Prince Ragnar became King Ragnar while still a youth in minority so, a guardianship was set up for his rule in Liere over Skane and Zealand. At this time, King Frey of Sweden, after slaying Siward, the Vik King of Stavanger Fjord in Rogaland, South Thule, enslaved all the wives and daughters of King Siward's kinsfolk and put them in a brothel temple he dedicated to Freya, goddess of fertility and delivered them to public outrage. Princes and great warriors from all over Scandinavia came to the temple to make their dedications and have their way with Thulian royalty. When King Ragnar heard of this, he wanted to go to Thule to avenge his grandfather, King Siward, but his guardians would not give him leave to go, saying it was too dangerous for one so young. Once young Ragnar turned twelve, he gained the age of majority and led an army into Thule to drive out the Swedes. As he came, many of the older matrons and young maidens who had either suffered insult to their persons or feared imminent peril to their chastity, hastened eagerly to his camp, all dressed in male attire, declaring that they would prefer death to outrage. Nor was young King Ragnar, loath to use the brave shield-maidens against King Frey of Sweden and he welcomed the help of those women whose shame he had come to avenge. Among them was Princess Ladgerda, a skilled shield-maiden, who, though a young woman, had the courage of a man, and she fought in the front ranks among the bravest of the warriors, with her hair falling freely from under her helm and flowing loosely over her shoulders. All marvelled at her matchless deeds, for her locks flying down her back betrayed her gender.

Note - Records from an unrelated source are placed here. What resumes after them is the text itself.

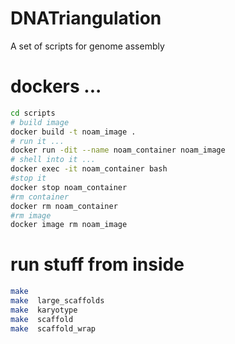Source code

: # DNATriangulation
A set of scripts for genome assembly


# dockers ...
```bash
cd scripts
# build image
docker build -t noam_image .
# run it ...
docker run -dit --name noam_container noam_image
# shell into it ...
docker exec -it noam_container bash
#stop it
docker stop noam_container
#rm container
docker rm noam_container
#rm image
docker image rm noam_image
```



# run stuff from inside
```bash
make
make  large_scaffolds
make  karyotype
make  scaffold
make  scaffold_wrap
```
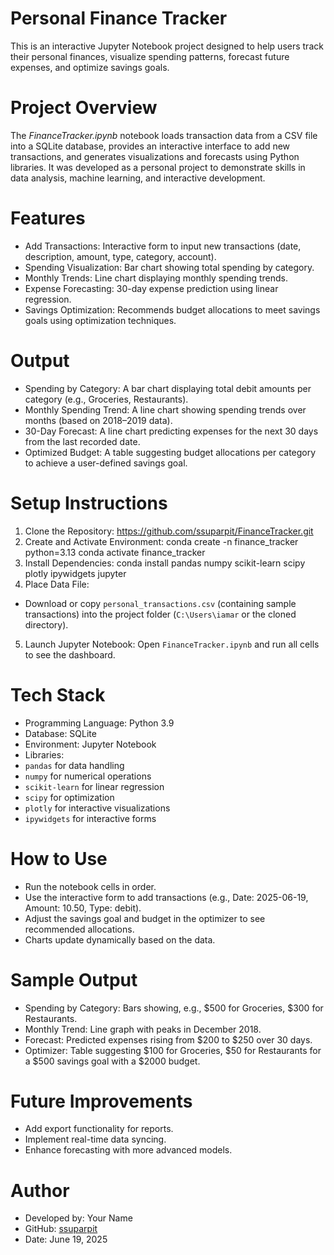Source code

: # Personal Finance Tracker

This is an interactive Jupyter Notebook project designed to help users track their personal finances, visualize spending patterns, forecast future expenses, and optimize savings goals.

# Project Overview
The *FinanceTracker.ipynb* notebook loads transaction data from a CSV file into a SQLite database, provides an interactive interface to add new transactions, and generates visualizations and forecasts using Python libraries. It was developed as a personal project to demonstrate skills in data analysis, machine learning, and interactive development.

# Features
- Add Transactions: Interactive form to input new transactions (date, description, amount, type, category, account).
- Spending Visualization: Bar chart showing total spending by category.
- Monthly Trends: Line chart displaying monthly spending trends.
- Expense Forecasting: 30-day expense prediction using linear regression.
- Savings Optimization: Recommends budget allocations to meet savings goals using optimization techniques.

# Output
- Spending by Category: A bar chart displaying total debit amounts per category (e.g., Groceries, Restaurants).
- Monthly Spending Trend: A line chart showing spending trends over months (based on 2018–2019 data).
- 30-Day Forecast: A line chart predicting expenses for the next 30 days from the last recorded date.
- Optimized Budget: A table suggesting budget allocations per category to achieve a user-defined savings goal.

# Setup Instructions
1. Clone the Repository:
https://github.com/ssuparpit/FinanceTracker.git
2. Create and Activate Environment:
conda create -n finance_tracker python=3.13
conda activate finance_tracker
3. Install Dependencies:
conda install pandas numpy scikit-learn scipy plotly ipywidgets jupyter
4. Place Data File:
- Download or copy `personal_transactions.csv` (containing sample transactions) into the project folder (`C:\Users\iamar` or the cloned directory).
5. Launch Jupyter Notebook:
Open `FinanceTracker.ipynb` and run all cells to see the dashboard.

# Tech Stack
- Programming Language: Python 3.9
- Database: SQLite
- Environment: Jupyter Notebook
- Libraries: 
- `pandas` for data handling
- `numpy` for numerical operations
- `scikit-learn` for linear regression
- `scipy` for optimization
- `plotly` for interactive visualizations
- `ipywidgets` for interactive forms

# How to Use
- Run the notebook cells in order.
- Use the interactive form to add transactions (e.g., Date: 2025-06-19, Amount: 10.50, Type: debit).
- Adjust the savings goal and budget in the optimizer to see recommended allocations.
- Charts update dynamically based on the data.

# Sample Output
- Spending by Category: Bars showing, e.g., $500 for Groceries, $300 for Restaurants.
- Monthly Trend: Line graph with peaks in December 2018.
- Forecast: Predicted expenses rising from $200 to $250 over 30 days.
- Optimizer: Table suggesting $100 for Groceries, $50 for Restaurants for a $500 savings goal with a $2000 budget.

# Future Improvements
- Add export functionality for reports.
- Implement real-time data syncing.
- Enhance forecasting with more advanced models.

# Author
- Developed by: Your Name
- GitHub: [ssuparpit](https://github.com/ssuparpit)
- Date: June 19, 2025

Once King Ragnar had justly cut down King Frey, the murderer of his grandfather, he asked many questions of his fellow soldiers concerning the maiden whom he had seen so forward in the fray, and he declared that he had gained the victory by the might of that one woman. Ragnar had to return to Liere, but learning that she was of noble birth, he steadfastly wooed her by means of messengers. She spurned his mission in her heart, but feigned compliance, hoping to offset a betrothal her parents had made for her with a young Jarl of Lade in Trondheim Fjord in the north. Giving false answers, she made her panting wooer confident that he would gain his desires; but ordered that a ferocious bear and a fierce dog be set at the porch of her longhall, thinking to guard her own chastity against the ardour of a lover by means of beasts to block the way. Ragnar, comforted by the good news of her false responses, sailed once more across the Skagerrak Sea, and, telling his men to stop in Gaulardale, as her valley was called, he went to the hall of the maiden alone. There the beasts met him, and he was attacked first by the fierce dog and he wrung its neck, then he was charged by the ferocious bear and he thrust it through with his spear and the bear died face down at his feet. When Princess Ladgerda saw how easily King Ragnar had destroyed the vicious beasts and she saw the bear lying facedown at his feet, she foresaw that he would give her a son that would be named after the bear. Thus he wedded the shield-maiden in reward of the peril he had overcome. By this marriage he had two daughters and a son Ladgerda named Fridleif 'Bjorn' , Fridleif after her Anglish Danish father and the byname Bjorn, meaning bear, and they lived three years at peace, but Princess Ladgerda would not leave her Gaulardale Valley in Sogn Fjord and King Ragnar continued his rule in Stavanger Fjord and would visit her when not in Skane or Zealand. Still, young Jarl Haakon of Lade in Trondheim Fjord would not give up his betrothal claim to Princess Ladgerda and it was a source of friction between them.